While factor investing has gained a lot of ground in the equity space, there are sizeable challenges when it comes to applying the approach to fixed income instruments, Quance and other experts noted.
“Despite demand for the application of factor strategies within fixed income, a shortage of appropriate products is still evident, with nearly nine in 10 respondents describing this asset class (fixed income) as not well covered by current factor offerings, [in terms of both] quantity and quality of available offerings,” he said.
There were also concerns related to the lack of consensus around definitions as well challenges related to data and modelling, he added.
Indeed, the Bureau of Labor Funds (BLF) in Taiwan had been mulling an investment mandate that would employ an enhanced indexing, or smart beta, strategy for its overseas bond portfolio, having already done so with some of its equity investments.
However, the pension fund told AsianInvestor in June that it would not go ahead with the idea this year because it could not find the right benchmark, despite holding discussions with international index providers.
One issue is that the factors used in fixed income are more technical than those used for equity instruments. For example, the factor “carry” in the equity space is linked to the dividend yield of the stock, while in fixed income it is related to the shape of the relevant yield curve and price gain on the bond, said Arom Pathammavong, managing director for indices at FTSE Russell.
There are also practical obstacles for index companies when it comes to collecting data for compiling the benchmark. Stock markets are highly transparent and liquid, but it’s an over-the-counter market for bonds, so the bid-offer spread will be wider than on stocks, he said. And not all bonds trade every day.
The study also found that 79% of Asia Pacific respondents and 84% of global investors think that factor investing can be used to address the environmental aspects of asset portfolios.
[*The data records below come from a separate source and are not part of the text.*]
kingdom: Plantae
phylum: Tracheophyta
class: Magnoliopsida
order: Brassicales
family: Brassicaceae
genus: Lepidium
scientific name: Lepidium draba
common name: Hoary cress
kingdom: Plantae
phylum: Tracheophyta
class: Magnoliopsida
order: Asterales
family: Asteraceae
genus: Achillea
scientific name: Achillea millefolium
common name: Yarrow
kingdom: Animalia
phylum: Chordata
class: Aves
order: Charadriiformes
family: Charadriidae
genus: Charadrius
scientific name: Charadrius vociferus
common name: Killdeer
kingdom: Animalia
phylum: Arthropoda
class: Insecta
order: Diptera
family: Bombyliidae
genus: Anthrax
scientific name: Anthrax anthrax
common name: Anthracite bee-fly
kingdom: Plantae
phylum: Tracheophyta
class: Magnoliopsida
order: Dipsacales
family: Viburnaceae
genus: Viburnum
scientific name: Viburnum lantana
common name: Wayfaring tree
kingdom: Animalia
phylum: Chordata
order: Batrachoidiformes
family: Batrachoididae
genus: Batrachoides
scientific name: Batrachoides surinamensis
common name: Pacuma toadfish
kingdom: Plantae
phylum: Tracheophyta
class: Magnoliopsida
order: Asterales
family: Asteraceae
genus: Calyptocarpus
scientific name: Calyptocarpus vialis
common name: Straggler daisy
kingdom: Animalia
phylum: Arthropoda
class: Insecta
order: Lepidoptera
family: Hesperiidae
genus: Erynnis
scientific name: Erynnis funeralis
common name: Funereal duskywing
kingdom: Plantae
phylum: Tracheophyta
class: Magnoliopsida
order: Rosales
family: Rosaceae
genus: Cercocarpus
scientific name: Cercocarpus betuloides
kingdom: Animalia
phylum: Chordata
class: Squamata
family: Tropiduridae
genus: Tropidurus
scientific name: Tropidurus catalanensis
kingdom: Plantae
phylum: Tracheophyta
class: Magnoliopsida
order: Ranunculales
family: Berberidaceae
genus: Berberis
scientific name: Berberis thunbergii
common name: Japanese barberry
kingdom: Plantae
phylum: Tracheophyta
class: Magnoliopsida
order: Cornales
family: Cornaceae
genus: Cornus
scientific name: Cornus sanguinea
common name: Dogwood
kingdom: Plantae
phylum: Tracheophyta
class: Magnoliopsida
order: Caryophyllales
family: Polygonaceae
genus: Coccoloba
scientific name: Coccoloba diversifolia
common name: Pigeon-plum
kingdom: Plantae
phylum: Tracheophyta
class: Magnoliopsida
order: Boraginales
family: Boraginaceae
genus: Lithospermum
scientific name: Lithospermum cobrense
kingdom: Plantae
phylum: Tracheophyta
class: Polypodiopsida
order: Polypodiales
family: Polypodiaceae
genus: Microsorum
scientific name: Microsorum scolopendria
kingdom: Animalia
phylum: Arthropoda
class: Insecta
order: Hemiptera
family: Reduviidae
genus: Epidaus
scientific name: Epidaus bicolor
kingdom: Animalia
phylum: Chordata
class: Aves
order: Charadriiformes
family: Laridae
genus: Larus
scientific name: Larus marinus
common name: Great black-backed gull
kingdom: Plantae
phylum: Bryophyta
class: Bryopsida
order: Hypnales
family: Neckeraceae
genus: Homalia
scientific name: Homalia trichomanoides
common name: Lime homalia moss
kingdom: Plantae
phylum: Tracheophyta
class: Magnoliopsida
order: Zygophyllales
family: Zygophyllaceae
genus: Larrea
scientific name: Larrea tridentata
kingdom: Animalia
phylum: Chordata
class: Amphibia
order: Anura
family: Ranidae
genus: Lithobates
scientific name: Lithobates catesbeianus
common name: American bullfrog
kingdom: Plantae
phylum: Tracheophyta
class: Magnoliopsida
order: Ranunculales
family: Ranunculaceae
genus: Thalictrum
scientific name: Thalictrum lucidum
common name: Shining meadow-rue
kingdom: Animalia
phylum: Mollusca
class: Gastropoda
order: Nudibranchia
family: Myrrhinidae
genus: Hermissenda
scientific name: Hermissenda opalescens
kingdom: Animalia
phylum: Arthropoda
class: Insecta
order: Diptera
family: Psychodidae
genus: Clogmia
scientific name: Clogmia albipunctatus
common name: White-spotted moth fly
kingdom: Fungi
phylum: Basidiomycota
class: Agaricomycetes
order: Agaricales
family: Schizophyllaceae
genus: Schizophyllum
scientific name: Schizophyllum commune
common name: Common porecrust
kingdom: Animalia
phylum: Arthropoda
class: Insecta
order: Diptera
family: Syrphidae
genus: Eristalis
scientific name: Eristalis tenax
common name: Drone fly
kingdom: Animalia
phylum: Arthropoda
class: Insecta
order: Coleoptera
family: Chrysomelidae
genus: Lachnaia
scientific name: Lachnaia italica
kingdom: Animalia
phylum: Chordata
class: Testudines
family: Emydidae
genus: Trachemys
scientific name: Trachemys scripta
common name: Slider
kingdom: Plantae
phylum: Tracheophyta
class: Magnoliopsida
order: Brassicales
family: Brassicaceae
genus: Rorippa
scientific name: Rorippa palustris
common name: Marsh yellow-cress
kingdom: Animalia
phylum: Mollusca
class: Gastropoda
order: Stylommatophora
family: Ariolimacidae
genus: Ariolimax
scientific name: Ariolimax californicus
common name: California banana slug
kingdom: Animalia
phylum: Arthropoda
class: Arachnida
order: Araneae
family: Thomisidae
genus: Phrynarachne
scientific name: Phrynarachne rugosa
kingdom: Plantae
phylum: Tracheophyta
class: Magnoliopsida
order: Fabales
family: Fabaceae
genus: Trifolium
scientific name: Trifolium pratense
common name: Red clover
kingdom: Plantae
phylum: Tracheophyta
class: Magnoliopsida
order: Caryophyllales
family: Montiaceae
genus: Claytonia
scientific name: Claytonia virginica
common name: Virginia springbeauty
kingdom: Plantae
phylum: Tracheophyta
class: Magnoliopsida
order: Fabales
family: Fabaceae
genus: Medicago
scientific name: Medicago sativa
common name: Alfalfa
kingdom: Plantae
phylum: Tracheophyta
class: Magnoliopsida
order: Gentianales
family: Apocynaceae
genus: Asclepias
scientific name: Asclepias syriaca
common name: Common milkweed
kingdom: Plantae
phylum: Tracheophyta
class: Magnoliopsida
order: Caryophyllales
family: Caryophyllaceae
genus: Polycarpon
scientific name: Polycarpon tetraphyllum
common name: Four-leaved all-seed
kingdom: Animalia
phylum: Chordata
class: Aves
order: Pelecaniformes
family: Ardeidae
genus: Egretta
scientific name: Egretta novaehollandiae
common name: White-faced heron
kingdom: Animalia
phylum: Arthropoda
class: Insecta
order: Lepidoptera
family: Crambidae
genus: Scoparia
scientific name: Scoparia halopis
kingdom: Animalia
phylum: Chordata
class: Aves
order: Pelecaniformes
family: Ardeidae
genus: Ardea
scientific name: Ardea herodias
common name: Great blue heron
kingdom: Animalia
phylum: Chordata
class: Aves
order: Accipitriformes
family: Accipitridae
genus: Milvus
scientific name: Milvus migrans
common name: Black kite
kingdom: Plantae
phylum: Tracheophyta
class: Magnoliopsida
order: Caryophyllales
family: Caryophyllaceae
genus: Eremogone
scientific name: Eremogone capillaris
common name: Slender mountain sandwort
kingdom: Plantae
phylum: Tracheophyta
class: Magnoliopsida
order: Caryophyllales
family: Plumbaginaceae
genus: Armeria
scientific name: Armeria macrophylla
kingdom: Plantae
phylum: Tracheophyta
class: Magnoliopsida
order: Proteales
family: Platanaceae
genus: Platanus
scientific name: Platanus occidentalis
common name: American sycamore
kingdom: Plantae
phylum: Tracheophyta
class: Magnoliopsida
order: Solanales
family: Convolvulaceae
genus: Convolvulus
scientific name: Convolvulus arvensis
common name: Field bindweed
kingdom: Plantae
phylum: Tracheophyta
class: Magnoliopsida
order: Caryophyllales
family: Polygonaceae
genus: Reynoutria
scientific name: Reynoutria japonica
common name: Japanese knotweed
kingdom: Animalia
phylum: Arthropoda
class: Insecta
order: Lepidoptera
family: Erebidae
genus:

Most investors believed that elements of environmental, social and governance (ESG) could be incorporated through factor investing, particularly environment aspects. Some respondents have embraced ESG investing within the context of multi-factor portfolios, as these can highlight the correlation between ESG factors and other factors such as quality and low volatility, Quance said.
Factor models allowed the investors to incorporate quantitative ESG criteria in a relatively low-cost manner. One such investor implements ESG and multi-factor investing via a custom index, as this offered more transparent implementation, among other benefits, he noted.
BLF handed out a five-year NT$42 billion ($1.4 billion) ESG investment mandate early last year, which tracks the FTSE4Good TIP Taiwan ESG Index.
*Institutional investors are defined as pension funds (both defined benefit and defined contribution), sovereign wealth funds, insurers, endowments and foundations.
**Wholesale investors are defined as discretionary managers or model portfolio constructors for pools of aggregated retail investor assets, including discretionary investment teams and fund selectors at private banks and financial advice providers, as well as discretionary fund managers serving those intermediaries.